Supplied material.
►
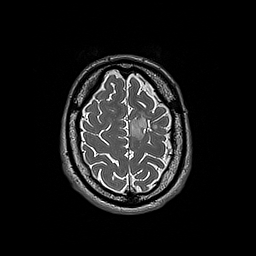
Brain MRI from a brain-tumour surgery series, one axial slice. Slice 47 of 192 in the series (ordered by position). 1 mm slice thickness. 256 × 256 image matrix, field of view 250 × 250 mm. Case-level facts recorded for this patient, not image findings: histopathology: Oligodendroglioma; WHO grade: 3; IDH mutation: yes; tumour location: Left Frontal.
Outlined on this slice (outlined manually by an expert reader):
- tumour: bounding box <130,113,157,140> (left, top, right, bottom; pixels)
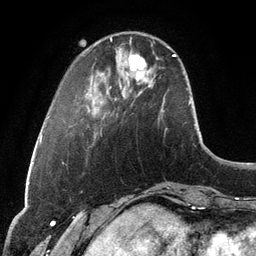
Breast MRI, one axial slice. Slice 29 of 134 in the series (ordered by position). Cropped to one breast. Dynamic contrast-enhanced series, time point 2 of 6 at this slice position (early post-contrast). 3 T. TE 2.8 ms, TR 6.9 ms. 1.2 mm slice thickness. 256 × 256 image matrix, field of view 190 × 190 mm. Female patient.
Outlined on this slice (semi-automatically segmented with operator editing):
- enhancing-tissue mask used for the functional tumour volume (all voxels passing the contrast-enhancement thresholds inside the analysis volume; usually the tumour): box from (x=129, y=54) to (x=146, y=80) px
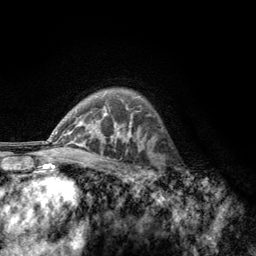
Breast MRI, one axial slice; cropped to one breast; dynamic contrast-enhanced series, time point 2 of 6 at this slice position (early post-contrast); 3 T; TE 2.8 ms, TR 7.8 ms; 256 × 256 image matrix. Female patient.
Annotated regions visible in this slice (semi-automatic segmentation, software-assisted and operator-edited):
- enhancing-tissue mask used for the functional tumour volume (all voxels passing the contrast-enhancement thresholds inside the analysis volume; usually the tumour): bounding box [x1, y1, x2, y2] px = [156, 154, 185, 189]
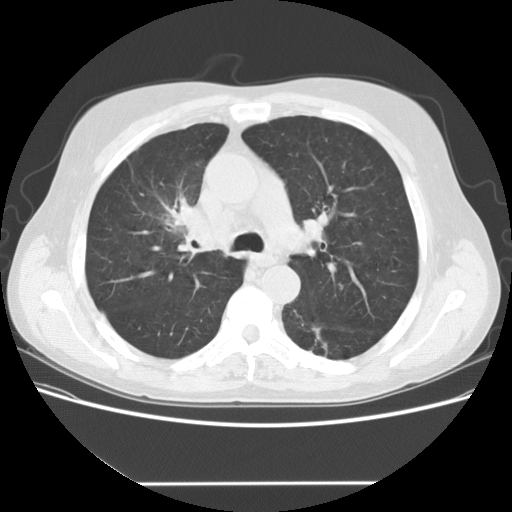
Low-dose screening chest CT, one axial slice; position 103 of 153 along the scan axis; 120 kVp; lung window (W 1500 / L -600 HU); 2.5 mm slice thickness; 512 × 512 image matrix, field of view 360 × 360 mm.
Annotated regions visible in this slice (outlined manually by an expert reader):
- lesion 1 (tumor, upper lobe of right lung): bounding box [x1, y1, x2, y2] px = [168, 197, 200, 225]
◄
►
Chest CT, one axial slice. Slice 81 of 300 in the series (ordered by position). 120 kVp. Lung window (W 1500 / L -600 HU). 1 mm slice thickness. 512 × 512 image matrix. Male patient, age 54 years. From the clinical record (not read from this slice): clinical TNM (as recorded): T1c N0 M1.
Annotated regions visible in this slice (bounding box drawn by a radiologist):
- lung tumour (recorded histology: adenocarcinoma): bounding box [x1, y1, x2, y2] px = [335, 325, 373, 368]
◄
►
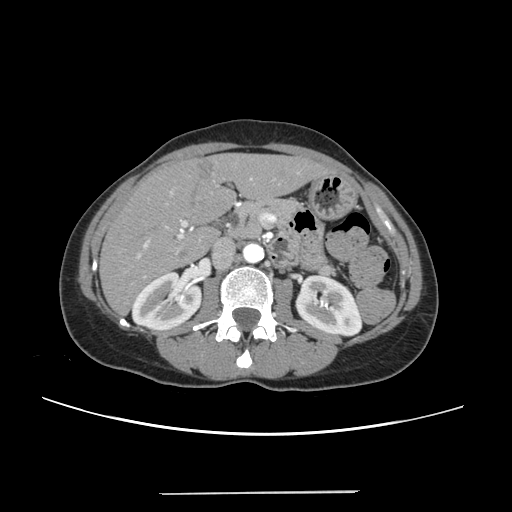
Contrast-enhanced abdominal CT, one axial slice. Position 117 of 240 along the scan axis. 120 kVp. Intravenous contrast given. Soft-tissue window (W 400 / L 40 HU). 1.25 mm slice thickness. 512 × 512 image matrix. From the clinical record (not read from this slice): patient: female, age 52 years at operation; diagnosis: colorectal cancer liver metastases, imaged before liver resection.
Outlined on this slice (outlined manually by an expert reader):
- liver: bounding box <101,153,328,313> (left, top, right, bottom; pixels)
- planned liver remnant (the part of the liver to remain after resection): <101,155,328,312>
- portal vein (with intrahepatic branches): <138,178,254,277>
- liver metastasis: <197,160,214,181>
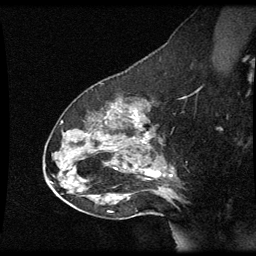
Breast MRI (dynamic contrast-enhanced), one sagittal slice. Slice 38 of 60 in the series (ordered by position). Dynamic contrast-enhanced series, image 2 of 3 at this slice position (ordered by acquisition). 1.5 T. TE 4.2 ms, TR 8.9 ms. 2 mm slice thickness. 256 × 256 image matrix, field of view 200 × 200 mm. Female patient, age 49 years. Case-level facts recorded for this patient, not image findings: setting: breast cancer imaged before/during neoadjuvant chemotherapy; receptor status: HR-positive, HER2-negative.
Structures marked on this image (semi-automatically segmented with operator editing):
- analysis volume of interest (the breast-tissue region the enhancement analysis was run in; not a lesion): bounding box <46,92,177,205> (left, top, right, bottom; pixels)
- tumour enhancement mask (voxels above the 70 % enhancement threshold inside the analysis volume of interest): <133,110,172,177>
◄
Exercise directions. Everything above from the line containing "Brain MRI from" down to the line containing "Annotated regions visible in this slice (outlined" is to be duplicated exactly, both lines included, and the pictures are to be omitted.

Answer to the problem.
Brain MRI from a brain-tumour surgery series, one axial slice. Slice 47 of 192 in the series (ordered by position). 1 mm slice thickness. 256 × 256 image matrix, field of view 250 × 250 mm. Case-level facts recorded for this patient, not image findings: histopathology: Oligodendroglioma; WHO grade: 3; IDH mutation: yes; tumour location: Left Frontal.
Outlined on this slice (outlined manually by an expert reader):
- tumour: bounding box <130,113,157,140> (left, top, right, bottom; pixels)
Breast MRI, one axial slice. Slice 29 of 134 in the series (ordered by position). Cropped to one breast. Dynamic contrast-enhanced series, time point 2 of 6 at this slice position (early post-contrast). 3 T. TE 2.8 ms, TR 6.9 ms. 1.2 mm slice thickness. 256 × 256 image matrix, field of view 190 × 190 mm. Female patient.
Outlined on this slice (semi-automatically segmented with operator editing):
- enhancing-tissue mask used for the functional tumour volume (all voxels passing the contrast-enhancement thresholds inside the analysis volume; usually the tumour): box from (x=129, y=54) to (x=146, y=80) px
Breast MRI, one axial slice; cropped to one breast; dynamic contrast-enhanced series, time point 2 of 6 at this slice position (early post-contrast); 3 T; TE 2.8 ms, TR 7.8 ms; 256 × 256 image matrix. Female patient.
Annotated regions visible in this slice (semi-automatic segmentation, software-assisted and operator-edited):
- enhancing-tissue mask used for the functional tumour volume (all voxels passing the contrast-enhancement thresholds inside the analysis volume; usually the tumour): bounding box [x1, y1, x2, y2] px = [156, 154, 185, 189]
Low-dose screening chest CT, one axial slice; position 103 of 153 along the scan axis; 120 kVp; lung window (W 1500 / L -600 HU); 2.5 mm slice thickness; 512 × 512 image matrix, field of view 360 × 360 mm.
Annotated regions visible in this slice (outlined manually by an expert reader):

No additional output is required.